Longest increasing sub-sequence
The longest increasing sub-sequence problem is to find a sub-sequence of a given sequence in which the sub-sequence's elements are in sorted order, lowest to highest, and in which the sub-sequence is as long as possible. The longest increasing sub-sequence is solvable in O(nlogn) time complexity and O(n) space complexity in worst scenario.
In the first 16 terms of the binary Van der Corput sequence
- 0, 8, 4, 12, 2, 10, 6, 14, 1, 9, 5, 13, 3, 11, 7, 15
a longest increasing sub-sequence is
- 0, 2, 6, 9, 11, 15.
This sub-sequence has length six; the input sequence has no seven-member increasing sub-sequences. The longest increasing sub-sequence in this example is not unique: for instance,
- 0, 4, 6, 9, 11, 15 or 0, 4, 6, 9, 13, 15
are other increasing sub-sequence of equal length in the same input sequence.
See the figure below as to how it is done.
We have similar approach in which we check the following condition before inserting an element in a sorted array
Case 1
If next element is already greater than the last element of the sorted array. Add it in the last of the sorted array.
Case 2
If next element is less than the first element of the sorted array. then replace it with first element in the sorted array with this element.
Case 3
If A[i] is in between, we will find an index in list such that for every 0<=j<=n in the list, A[i]>list(j)
To find the index of an element in an sorted array with least index greater than A[i], we will use modified Binary Search.
public class LIS {
public static void main(String[] args) throws FileNotFoundException {
int a[] = { 0, 8, 4, 12, 2, 10, 6, 14, 1, 9, 13, 3, 11, 7, 15 };
System.out.println(lis2(a));
System.out.println(lis3(a));
}
/**
* Arraylist version with nlogn time and <=n space, will take less space
* than array version. Steps 1 Create an array of same size. 2 Check the
* next element from the input 3. if it is greater than the last element in
* our array then add it into the end of the list. 4. if it is less than the
* first element in our array then replace the first element 5. if it can be
* inserted into our list then find out where it can be inserted and insert
* it by replacement.

(Recorded data)

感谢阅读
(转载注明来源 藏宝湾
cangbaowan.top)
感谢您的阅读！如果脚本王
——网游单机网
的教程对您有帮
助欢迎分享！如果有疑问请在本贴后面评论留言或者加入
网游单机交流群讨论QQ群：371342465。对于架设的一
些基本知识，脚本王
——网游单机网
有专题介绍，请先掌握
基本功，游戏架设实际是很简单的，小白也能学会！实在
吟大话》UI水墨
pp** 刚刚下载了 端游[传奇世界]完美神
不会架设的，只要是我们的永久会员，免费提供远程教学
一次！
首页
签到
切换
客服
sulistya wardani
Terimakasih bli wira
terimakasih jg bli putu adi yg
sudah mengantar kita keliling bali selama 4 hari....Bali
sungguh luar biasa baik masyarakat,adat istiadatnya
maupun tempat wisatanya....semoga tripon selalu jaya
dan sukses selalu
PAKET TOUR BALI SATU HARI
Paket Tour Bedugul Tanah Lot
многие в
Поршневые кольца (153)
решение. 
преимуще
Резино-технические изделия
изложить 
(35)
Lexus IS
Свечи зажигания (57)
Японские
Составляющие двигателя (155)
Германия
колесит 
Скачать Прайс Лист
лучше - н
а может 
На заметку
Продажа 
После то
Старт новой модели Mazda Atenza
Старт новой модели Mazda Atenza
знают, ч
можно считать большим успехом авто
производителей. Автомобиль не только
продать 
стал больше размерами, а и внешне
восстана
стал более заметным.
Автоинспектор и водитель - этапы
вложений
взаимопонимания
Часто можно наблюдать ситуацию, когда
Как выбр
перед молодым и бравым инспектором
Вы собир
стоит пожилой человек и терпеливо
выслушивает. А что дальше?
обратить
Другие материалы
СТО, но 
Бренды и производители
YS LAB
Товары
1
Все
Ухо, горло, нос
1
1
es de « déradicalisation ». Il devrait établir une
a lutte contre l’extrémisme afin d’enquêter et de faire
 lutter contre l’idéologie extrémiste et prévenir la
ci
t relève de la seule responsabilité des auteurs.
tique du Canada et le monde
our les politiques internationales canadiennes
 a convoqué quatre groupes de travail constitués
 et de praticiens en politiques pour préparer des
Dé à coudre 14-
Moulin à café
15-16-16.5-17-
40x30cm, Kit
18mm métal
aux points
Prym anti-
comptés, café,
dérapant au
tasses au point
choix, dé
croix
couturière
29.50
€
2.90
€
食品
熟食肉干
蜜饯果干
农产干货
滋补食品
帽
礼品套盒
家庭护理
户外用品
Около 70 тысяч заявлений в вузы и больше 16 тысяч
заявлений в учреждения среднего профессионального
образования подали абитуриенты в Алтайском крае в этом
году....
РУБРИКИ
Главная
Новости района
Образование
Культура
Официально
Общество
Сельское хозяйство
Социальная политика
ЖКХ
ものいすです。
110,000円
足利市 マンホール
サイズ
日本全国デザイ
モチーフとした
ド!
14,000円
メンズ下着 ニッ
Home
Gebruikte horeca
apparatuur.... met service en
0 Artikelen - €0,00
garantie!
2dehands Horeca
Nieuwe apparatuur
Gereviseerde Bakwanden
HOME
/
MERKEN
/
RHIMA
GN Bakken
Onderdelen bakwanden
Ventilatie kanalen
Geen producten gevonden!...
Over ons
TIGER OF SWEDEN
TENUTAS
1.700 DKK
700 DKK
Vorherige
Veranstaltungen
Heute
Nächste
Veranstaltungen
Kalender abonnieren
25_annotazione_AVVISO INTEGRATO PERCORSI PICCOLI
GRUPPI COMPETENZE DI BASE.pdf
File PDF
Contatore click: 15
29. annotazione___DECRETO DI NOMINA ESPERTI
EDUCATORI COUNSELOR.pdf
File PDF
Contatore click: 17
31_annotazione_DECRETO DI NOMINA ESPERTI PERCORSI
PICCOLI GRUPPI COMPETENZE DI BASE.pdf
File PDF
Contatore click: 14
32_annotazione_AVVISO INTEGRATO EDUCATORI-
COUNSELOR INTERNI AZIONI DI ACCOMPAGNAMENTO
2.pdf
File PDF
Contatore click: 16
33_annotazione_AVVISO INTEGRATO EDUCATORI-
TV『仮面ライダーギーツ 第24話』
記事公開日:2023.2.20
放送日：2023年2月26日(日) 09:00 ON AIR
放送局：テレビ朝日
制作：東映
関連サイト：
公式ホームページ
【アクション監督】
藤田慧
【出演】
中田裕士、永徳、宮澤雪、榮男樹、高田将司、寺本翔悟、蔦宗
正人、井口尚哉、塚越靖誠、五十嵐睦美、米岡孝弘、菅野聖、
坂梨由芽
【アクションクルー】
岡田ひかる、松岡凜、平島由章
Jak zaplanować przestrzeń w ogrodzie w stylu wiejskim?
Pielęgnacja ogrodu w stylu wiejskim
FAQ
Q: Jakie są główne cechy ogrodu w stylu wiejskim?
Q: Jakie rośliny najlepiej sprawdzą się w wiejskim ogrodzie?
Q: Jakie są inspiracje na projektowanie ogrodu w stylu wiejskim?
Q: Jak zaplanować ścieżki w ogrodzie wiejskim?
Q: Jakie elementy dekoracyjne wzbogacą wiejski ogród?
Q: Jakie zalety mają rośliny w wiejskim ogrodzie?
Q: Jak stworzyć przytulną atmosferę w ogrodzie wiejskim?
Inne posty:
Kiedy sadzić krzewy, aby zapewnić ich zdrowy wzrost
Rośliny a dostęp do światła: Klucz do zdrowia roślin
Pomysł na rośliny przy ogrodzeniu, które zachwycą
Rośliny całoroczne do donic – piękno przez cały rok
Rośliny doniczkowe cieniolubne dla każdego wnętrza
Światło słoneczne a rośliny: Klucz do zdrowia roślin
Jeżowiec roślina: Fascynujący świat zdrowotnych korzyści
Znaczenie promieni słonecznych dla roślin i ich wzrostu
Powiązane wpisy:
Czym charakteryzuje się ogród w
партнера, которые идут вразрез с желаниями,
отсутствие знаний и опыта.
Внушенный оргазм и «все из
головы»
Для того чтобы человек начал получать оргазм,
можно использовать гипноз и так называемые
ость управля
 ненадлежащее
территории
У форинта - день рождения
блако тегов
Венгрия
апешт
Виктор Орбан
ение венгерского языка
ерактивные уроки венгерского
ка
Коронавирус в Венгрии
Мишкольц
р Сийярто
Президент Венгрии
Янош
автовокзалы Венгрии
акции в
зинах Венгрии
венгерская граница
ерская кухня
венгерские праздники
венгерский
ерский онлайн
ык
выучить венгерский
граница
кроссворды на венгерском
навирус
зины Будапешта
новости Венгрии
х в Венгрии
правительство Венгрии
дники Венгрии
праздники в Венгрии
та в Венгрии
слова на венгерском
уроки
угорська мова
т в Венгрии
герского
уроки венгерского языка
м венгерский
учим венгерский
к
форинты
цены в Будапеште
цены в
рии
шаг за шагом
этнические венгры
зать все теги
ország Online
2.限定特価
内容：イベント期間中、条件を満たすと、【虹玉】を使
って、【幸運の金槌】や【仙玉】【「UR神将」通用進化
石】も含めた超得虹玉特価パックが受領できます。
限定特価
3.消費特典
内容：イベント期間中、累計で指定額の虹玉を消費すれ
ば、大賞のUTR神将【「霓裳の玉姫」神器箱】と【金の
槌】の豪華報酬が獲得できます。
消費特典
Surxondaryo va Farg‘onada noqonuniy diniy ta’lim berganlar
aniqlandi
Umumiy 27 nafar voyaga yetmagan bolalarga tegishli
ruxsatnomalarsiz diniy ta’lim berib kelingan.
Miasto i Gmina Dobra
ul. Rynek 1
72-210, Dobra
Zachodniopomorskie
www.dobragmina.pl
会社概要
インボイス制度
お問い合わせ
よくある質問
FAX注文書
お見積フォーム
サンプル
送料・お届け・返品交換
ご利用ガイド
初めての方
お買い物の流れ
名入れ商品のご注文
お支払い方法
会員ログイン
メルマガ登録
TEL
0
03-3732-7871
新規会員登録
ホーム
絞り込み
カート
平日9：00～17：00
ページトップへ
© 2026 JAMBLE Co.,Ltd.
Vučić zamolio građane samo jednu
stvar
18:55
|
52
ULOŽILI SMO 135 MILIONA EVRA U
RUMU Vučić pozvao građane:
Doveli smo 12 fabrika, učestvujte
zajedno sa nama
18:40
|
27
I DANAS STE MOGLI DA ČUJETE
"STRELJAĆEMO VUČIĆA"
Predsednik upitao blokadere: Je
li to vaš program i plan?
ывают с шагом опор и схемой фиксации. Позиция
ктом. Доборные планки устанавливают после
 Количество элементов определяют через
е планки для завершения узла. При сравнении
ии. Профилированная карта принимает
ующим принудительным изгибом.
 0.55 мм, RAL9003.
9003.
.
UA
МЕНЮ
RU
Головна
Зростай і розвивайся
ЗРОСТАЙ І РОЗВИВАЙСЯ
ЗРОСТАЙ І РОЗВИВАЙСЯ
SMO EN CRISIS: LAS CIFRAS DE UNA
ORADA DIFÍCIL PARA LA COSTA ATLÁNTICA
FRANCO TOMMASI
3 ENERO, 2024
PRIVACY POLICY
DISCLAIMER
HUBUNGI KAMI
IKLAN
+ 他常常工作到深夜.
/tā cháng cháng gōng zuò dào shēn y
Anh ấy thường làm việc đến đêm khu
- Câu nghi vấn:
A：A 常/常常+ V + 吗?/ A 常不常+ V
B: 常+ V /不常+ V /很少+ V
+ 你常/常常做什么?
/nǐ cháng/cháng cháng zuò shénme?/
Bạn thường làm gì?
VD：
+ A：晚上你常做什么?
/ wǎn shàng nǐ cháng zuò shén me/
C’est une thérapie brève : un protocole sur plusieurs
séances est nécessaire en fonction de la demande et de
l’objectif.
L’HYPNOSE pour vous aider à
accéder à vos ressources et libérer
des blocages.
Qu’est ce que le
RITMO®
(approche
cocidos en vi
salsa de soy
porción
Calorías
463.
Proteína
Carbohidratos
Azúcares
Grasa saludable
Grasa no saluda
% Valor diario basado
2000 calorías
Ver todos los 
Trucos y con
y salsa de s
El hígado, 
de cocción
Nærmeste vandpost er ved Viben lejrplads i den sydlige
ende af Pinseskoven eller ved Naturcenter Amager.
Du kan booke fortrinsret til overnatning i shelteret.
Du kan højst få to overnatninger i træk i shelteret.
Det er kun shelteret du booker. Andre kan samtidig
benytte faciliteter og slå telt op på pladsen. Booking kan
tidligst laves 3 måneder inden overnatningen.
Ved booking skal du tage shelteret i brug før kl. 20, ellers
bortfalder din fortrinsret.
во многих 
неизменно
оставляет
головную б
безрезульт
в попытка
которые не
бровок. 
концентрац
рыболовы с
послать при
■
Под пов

* **Work request**
Return, word for word, the portion of the longest increasing sub-sequence text starting with "This sub-sequence has" and going on through "it is done.".

* **Result of the exercise**
This sub-sequence has length six; the input sequence has no seven-member increasing sub-sequences. The longest increasing sub-sequence in this example is not unique: for instance,
- 0, 4, 6, 9, 11, 15 or 0, 4, 6, 9, 13, 15
are other increasing sub-sequence of equal length in the same input sequence.
See the figure below as to how it is done.